**Task to complete**
Reproduce the passage below on pixel data conversion word for word, beginning at the words "The coordinates conversion process 120 converts pixel" and stopping after "Cr=0.439×R−0.368×G−0.071×B+128 (1)".

**Selection**
The coordinates conversion process 120 converts pixel data from the RGB presentation to the YCbCr presentation, in other words, it changes the primary colors R, G, B into Y, Cb, Cr colors. Specifically, the coordinates conversion process 120 converts the components R, G, B of pixel data into the components Y, Cb, Cr of pixel data in accordance with a mapping rule (1). The reason why the present embodiment needs to perform the above conversion will be discussed later.
Y=0.257×R+0.504×G+0.098×B+16
Cb=−0.148×R−0.291×G+0.439×B+128
Cr=0.439×R−0.368×G−0.071×B+128 (1)
The irreversible conversion process 130 is a pre-processing intended to improve the compression factor in the reversible compressive coding process 140. The irreversible conversion process 130 is constituted of a reduction process 131, an expansion process 132, and a quantization process 133.
The reduction process 131 and the expansion process 132 handle two components Cb and Cr among three components Y, Cb, and Cr of pixel data output from the coordinates conversion process 120. The reduction process 131 subdivides pixel data configured of Cb and Cr components in units of matrixes each configured of 2×2 pixels as shown in FIG. 2A. The reduction process 131 eliminates three pixels from each matrix configured of four pixels except for the upper-left pixel with respect to pixel data of Cb and Cr components, thus converting “YCbCr 444” (representing all of Y, Cb, and Cr components holding four pixels) into “YCbCr 411” (representing that the Y component still holds four pixels while the Cb and Cr components each hold one pixel). In other words, the reduction process 131 thins out three pixels for every four pixels. The expansion process 131 interpolates thinned-out pixels using the remaining pixel (i.e. the upper-left pixel within four pixels of each matrix, which is not thinned out in the reduction process 131) as shown in FIG. 2B. In an aspect for the improvement of the compression factor of visual data, it is better to perform compressive coding on pixel data of YCbCr 411 (see FIG. 2A) rather than pixel data of YCbCr 444 (see FIG. 2B). Nonetheless, the present embodiment is designed such that the expansion process 132 converts pixel data of YCbCr 411 into pixel data of YCbCr 444. The reason why the present embodiment employs the above conversion will be discussed later in connection with the decoding device 200. In this connection, the irreversible conversion process 130 does not perform the reduction process 131 and the expansion process 132 on the Y component of pixel data because the Y component represents the brightness of each pixel; hence, the picture quality must be significantly degraded when the Y component is thinned out. In addition, the irreversible conversion process 130 is carried out after the coordinates conversion process 120 which converts pixel data from the RGB presentation into the YCbCr presentation in order to prevent the degradation of the picture quality due to the reduction process 131, the expansion process 132, and the quantization process 133.

**Dataset excerpts**
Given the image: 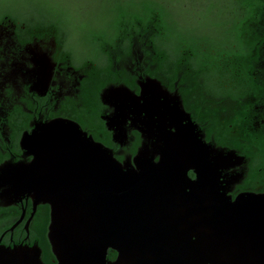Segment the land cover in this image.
Segmentation results:
<instances>
[{"label": "flooded vegetation", "instance_id": "flooded-vegetation-1", "mask_svg": "<svg viewBox=\"0 0 264 264\" xmlns=\"http://www.w3.org/2000/svg\"><path fill=\"white\" fill-rule=\"evenodd\" d=\"M62 23L37 14L0 19V182L6 179L1 171L6 166L23 165L29 171L34 156L23 147L24 139L37 126L56 120L78 124L120 164L135 166L144 141L136 104L121 112L118 96L107 90L127 87L139 96L141 85L151 78L180 96L203 140L223 152L216 159V180L207 185L212 190H201L199 195L207 197L200 202L209 204L219 195L235 201L244 194H264V20L249 71L253 90L240 94L223 93L216 79L192 62V53L191 61L175 73L154 31L126 27L112 38L107 30L88 29L82 31V40L90 46L80 51ZM189 177L194 180L196 175L190 171ZM1 194L0 189V246L37 245L45 264H56L48 240L50 206L27 194L17 200ZM161 202L152 201L151 208L159 212L152 217L154 223H147L151 230L137 241H187L186 214L180 236H172ZM46 250L51 253L48 261ZM118 255L110 248L107 260L114 262Z\"/></svg>", "mask_w": 264, "mask_h": 264}, {"label": "water", "instance_id": "water-1", "mask_svg": "<svg viewBox=\"0 0 264 264\" xmlns=\"http://www.w3.org/2000/svg\"><path fill=\"white\" fill-rule=\"evenodd\" d=\"M141 86L139 96L127 87L107 90L118 96L121 112L136 104L144 141L135 166L120 164L78 124L56 120L24 139L34 156L29 171L23 165L1 170L2 197L27 194L50 206L56 264H264V194L235 201L219 195L203 205L207 196L199 192L212 190L207 185L216 180L223 152L203 140L177 93L151 78ZM154 200L162 201L172 236H180L186 214L187 241H137L155 222ZM110 248L119 254L114 262L107 260ZM0 264L45 262L37 245L0 246Z\"/></svg>", "mask_w": 264, "mask_h": 264}, {"label": "trees", "instance_id": "trees-1", "mask_svg": "<svg viewBox=\"0 0 264 264\" xmlns=\"http://www.w3.org/2000/svg\"><path fill=\"white\" fill-rule=\"evenodd\" d=\"M230 2L234 8L226 10L227 15H220L205 33L183 31V25L173 16L171 4L166 0H135L134 3L112 0L111 18L105 30L110 35L126 30V27L140 32L154 31L157 43L161 44L163 51L167 50L164 53H169L175 73L181 65L191 61L189 56L192 53V62L216 79L223 93L240 94L253 90L249 71L255 59L254 50L262 41L260 28L264 20V0ZM215 8L216 3H210L203 14L210 15ZM33 14L63 24V19L51 11L37 9ZM50 256L46 250L44 260L48 261Z\"/></svg>", "mask_w": 264, "mask_h": 264}, {"label": "rangeland", "instance_id": "rangeland-1", "mask_svg": "<svg viewBox=\"0 0 264 264\" xmlns=\"http://www.w3.org/2000/svg\"><path fill=\"white\" fill-rule=\"evenodd\" d=\"M134 1L126 0L130 3ZM166 1L171 4L173 16L183 25L185 32L196 30L207 33L209 25H212L220 15H227L226 10L234 8L230 0ZM214 2L215 11L210 15L203 14L205 8ZM111 3L112 0H0V19L4 16L29 19L37 9L51 11L63 19L71 34L72 45L80 51H85L90 45L88 40H82L83 32L88 29L97 31L106 29L111 18ZM115 34L116 32H113L111 37L113 38Z\"/></svg>", "mask_w": 264, "mask_h": 264}]
</instances>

**Full response**
The coordinates conversion process 120 converts pixel data from the RGB presentation to the YCbCr presentation, in other words, it changes the primary colors R, G, B into Y, Cb, Cr colors. Specifically, the coordinates conversion process 120 converts the components R, G, B of pixel data into the components Y, Cb, Cr of pixel data in accordance with a mapping rule (1). The reason why the present embodiment needs to perform the above conversion will be discussed later.
Y=0.257×R+0.504×G+0.098×B+16
Cb=−0.148×R−0.291×G+0.439×B+128
Cr=0.439×R−0.368×G−0.071×B+128 (1)